» Text extracted from each page
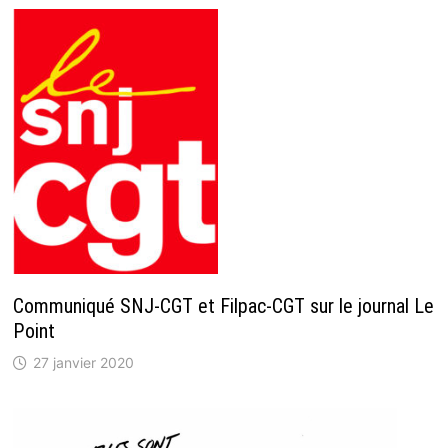
Communiqué SNJ-CGT et Filpac-CGT sur le journal Le
Point
27 janvier 2020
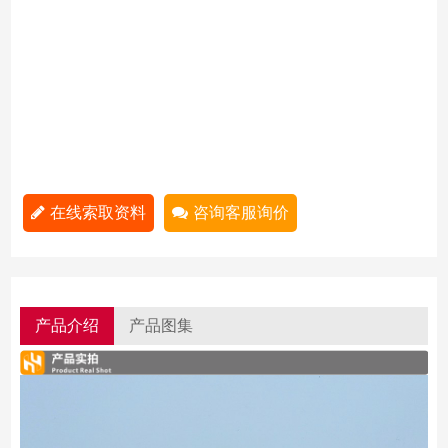
在线索取资料
咨询客服询价
产品介绍
产品图集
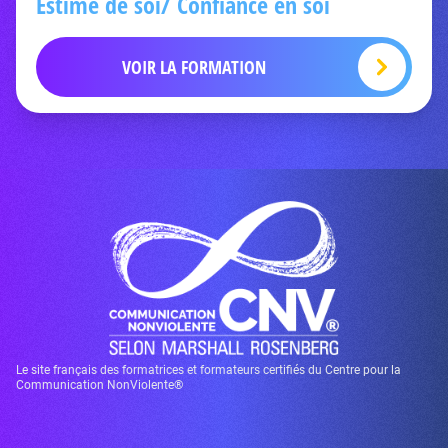
Estime de soi/ Confiance en soi
VOIR LA FORMATION
Le site français des formatrices et formateurs certifiés du Centre pour la
Communication NonViolente®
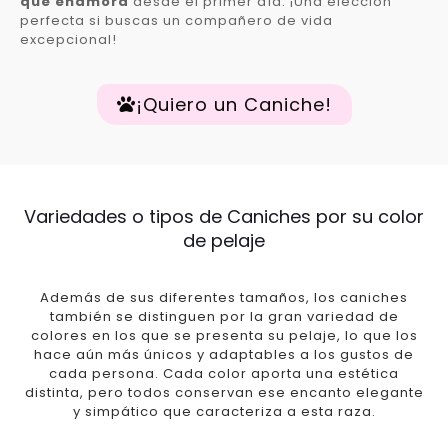
que enamora
desde el primer día. ¡Una elección
perfecta si buscas un compañero de vida
excepcional!
¡Quiero un Caniche!
Variedades o tipos de Caniches por su color
de pelaje
Además de sus diferentes tamaños, los caniches
también se distinguen por la gran variedad de
colores en los que se presenta su pelaje, lo que los
hace aún más únicos y adaptables a los gustos de
cada persona. Cada color aporta una estética
distinta, pero todos conservan ese encanto elegante
y simpático que caracteriza a esta raza.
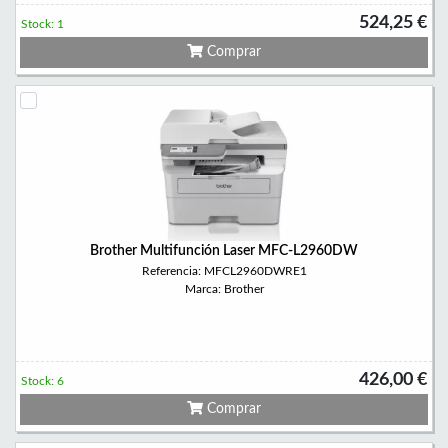
524,25 €
Stock: 1
Comprar
Brother Multifunción Laser MFC-L2960DW
Referencia: MFCL2960DWRE1
Marca: Brother
426,00 €
Stock: 6
Comprar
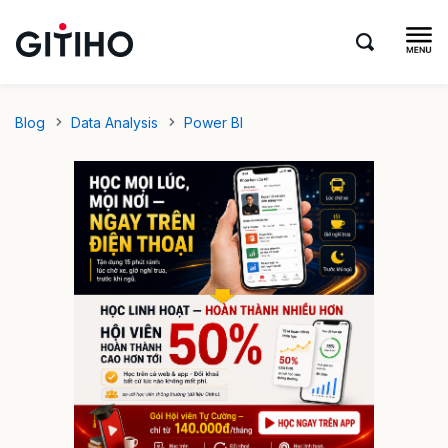
Blog
Data Analysis
Power BI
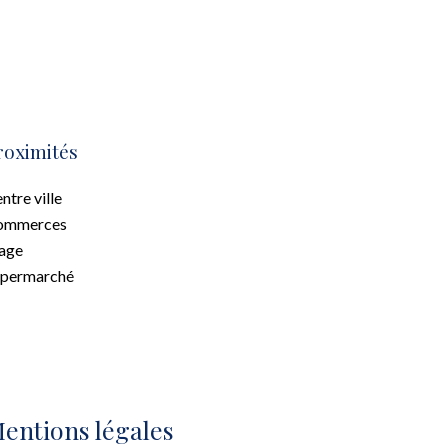
roximités
ntre ville
ommerces
age
upermarché
entions légales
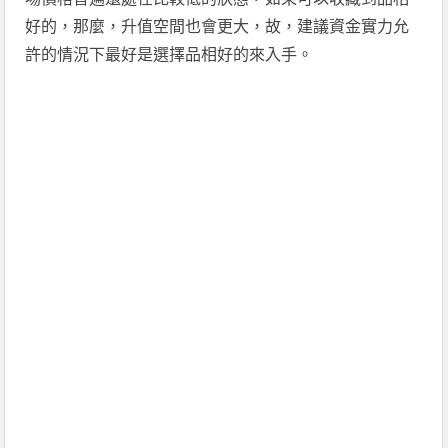
好的，那麼，升值空間也會更大，故，建議資金實力允
許的情況下最好是選擇品相好的來入手。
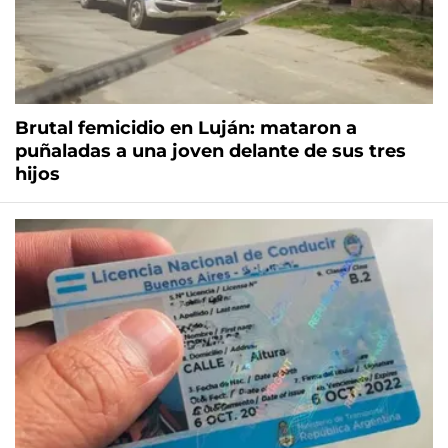
Brutal femicidio en Luján: mataron a
puñaladas a una joven delante de sus tres
hijos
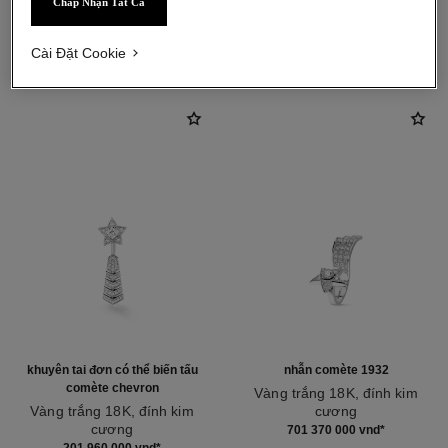
Chấp Nhận Tất Cả
khám phá thêm
Cài Đặt Cookie
khuyên tai đơn có thể biến tấu
nhẫn comète 1932
comète chevron
Vàng trắng 18K, đính kim
Vàng trắng 18K, đính kim
cương
cương
Tham chiếu J12118
701 370 000 vnd
*
Tham chiếu J11380
201 960 000 vnd
*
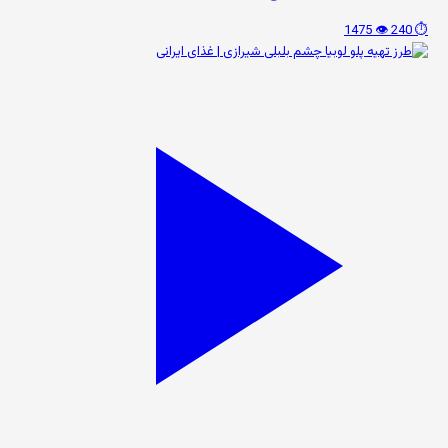
👁️ 1475
⏱️ 240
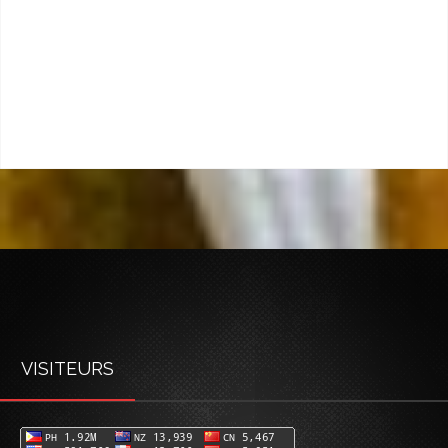
VISITEURS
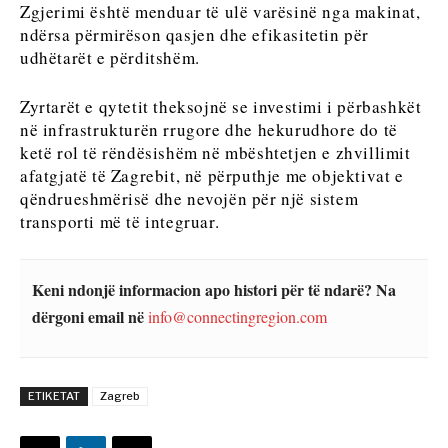
Analizë
Zgjerimi është menduar të ulë varësinë nga makinat,
Discover
ndërsa përmirëson qasjen dhe efikasitetin për
udhëtarët e përditshëm.
Discover
Lajme
Zyrtarët e qytetit theksojnë se investimi i përbashkët
Ngjarjet
në infrastrukturën rrugore dhe hekurudhore do të
Kulturë
Lajme
ketë rol të rëndësishëm në mbështetjen e zhvillimit
Sporti
Ngjarjet
afatgjatë të Zagrebit, në përputhje me objektivat e
Kulturë
qëndrueshmërisë dhe nevojën për një sistem
Rreth nesh
Na kontaktoni
Reklamo
Abonohu
Sporti
transporti më të integruar.
Keni ndonjë informacion apo histori për të ndarë? Na
Western
dërgoni email në
info@connectingregion.com
Balkans
2030
Rreth nesh
Na kontaktoni
Reklamo
Abonohu
ETIKETAT
Zagreb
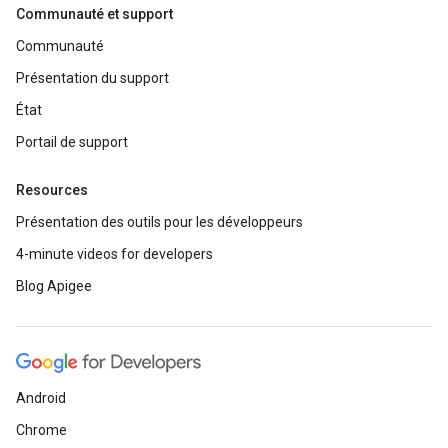
Communauté et support
Communauté
Présentation du support
État
Portail de support
Resources
Présentation des outils pour les développeurs
4-minute videos for developers
Blog Apigee
Android
Chrome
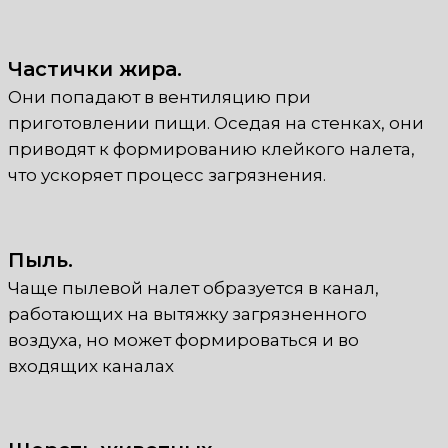
Частички жира.
Они попадают в вентиляцию при
приготовлении пищи. Оседая на стенках, они
приводят к формированию клейкого налета,
что ускоряет процесс загрязнения.
Пыль.
Чаще пылевой налет образуется в канал,
работающих на вытяжку загрязненного
воздуха, но может формироваться и во
входящих каналах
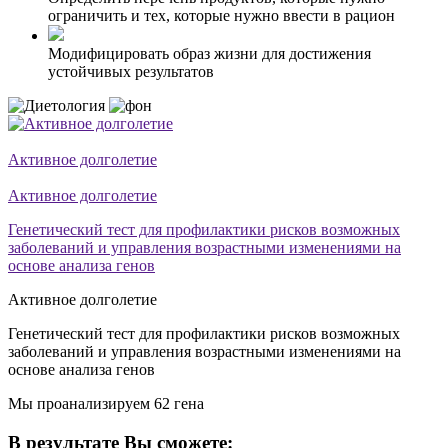
ограничить и тех, которые нужно ввести в рацион
Модифицировать образ жизни для достижения
устойчивых результатов
Активное долголетие
Активное долголетие
Генетический тест для профилактики рисков возможных
заболеваний и управления возрастными изменениями на
основе анализа генов
Активное долголетие
Генетический тест для профилактики рисков возможных
заболеваний и управления возрастными изменениями на
основе анализа генов
Мы проанализируем 62 гена
В результате Вы сможете:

» EXERCISE AIM
Starting at the first line and ending at the line containing "Communication NonViolente®", rewrite the lines with "Communiqué" swapped for "Déclaration" and everything else unchanged. Omit the picture markers from your output.

» WRITTEN RESPONSE
Déclaration SNJ-CGT et Filpac-CGT sur le journal Le
Point
27 janvier 2020
在线索取资料
咨询客服询价
产品介绍
产品图集
Estime de soi/ Confiance en soi
VOIR LA FORMATION
Le site français des formatrices et formateurs certifiés du Centre pour la
Communication NonViolente®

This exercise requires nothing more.